◆ What you are asked to do:
Match the string "jako" against each line below, and copy every line that matches.

----------------------------------------

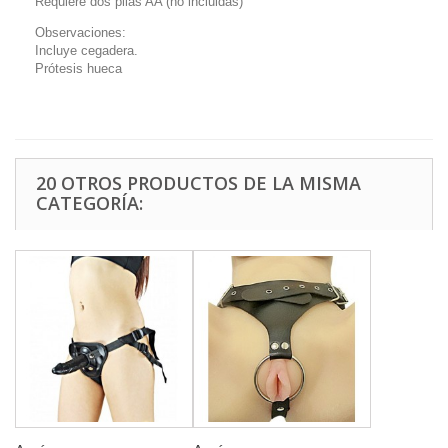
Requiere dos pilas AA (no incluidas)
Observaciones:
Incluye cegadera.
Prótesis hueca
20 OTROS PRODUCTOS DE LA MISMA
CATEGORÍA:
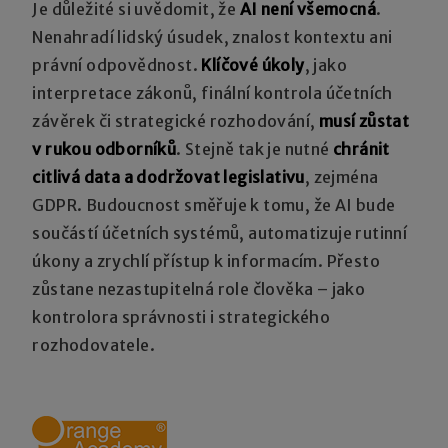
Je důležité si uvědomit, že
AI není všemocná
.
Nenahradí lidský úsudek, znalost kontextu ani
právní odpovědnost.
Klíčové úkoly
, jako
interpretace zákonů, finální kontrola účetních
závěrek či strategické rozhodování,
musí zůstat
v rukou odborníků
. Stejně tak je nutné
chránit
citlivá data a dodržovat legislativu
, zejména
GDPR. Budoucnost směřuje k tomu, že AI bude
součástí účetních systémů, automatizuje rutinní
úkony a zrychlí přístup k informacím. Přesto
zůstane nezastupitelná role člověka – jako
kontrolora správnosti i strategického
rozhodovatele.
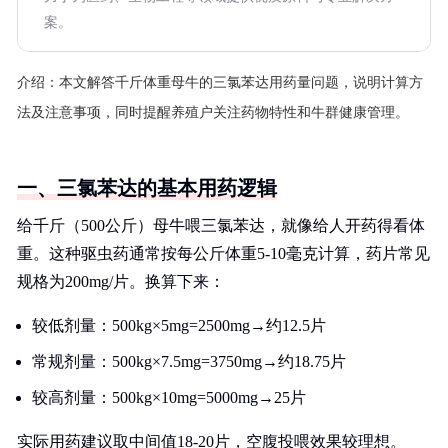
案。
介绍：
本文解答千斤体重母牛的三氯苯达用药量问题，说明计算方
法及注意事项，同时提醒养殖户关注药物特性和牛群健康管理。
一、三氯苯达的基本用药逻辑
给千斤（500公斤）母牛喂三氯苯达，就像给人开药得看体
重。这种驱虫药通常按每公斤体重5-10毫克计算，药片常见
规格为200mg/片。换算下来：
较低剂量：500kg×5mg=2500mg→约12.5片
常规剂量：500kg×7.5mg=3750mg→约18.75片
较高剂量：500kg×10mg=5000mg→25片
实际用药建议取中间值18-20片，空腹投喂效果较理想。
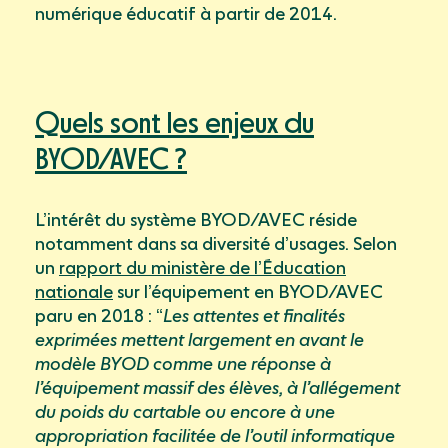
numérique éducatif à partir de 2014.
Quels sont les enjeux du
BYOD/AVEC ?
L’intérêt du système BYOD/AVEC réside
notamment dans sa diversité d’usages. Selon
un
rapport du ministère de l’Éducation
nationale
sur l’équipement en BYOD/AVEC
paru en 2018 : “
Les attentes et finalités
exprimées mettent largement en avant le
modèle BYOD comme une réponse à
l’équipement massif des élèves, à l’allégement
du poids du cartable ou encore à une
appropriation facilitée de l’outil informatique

----------------------------------------

◆ Result for this task:
, jako
zůstane nezastupitelná role člověka – jako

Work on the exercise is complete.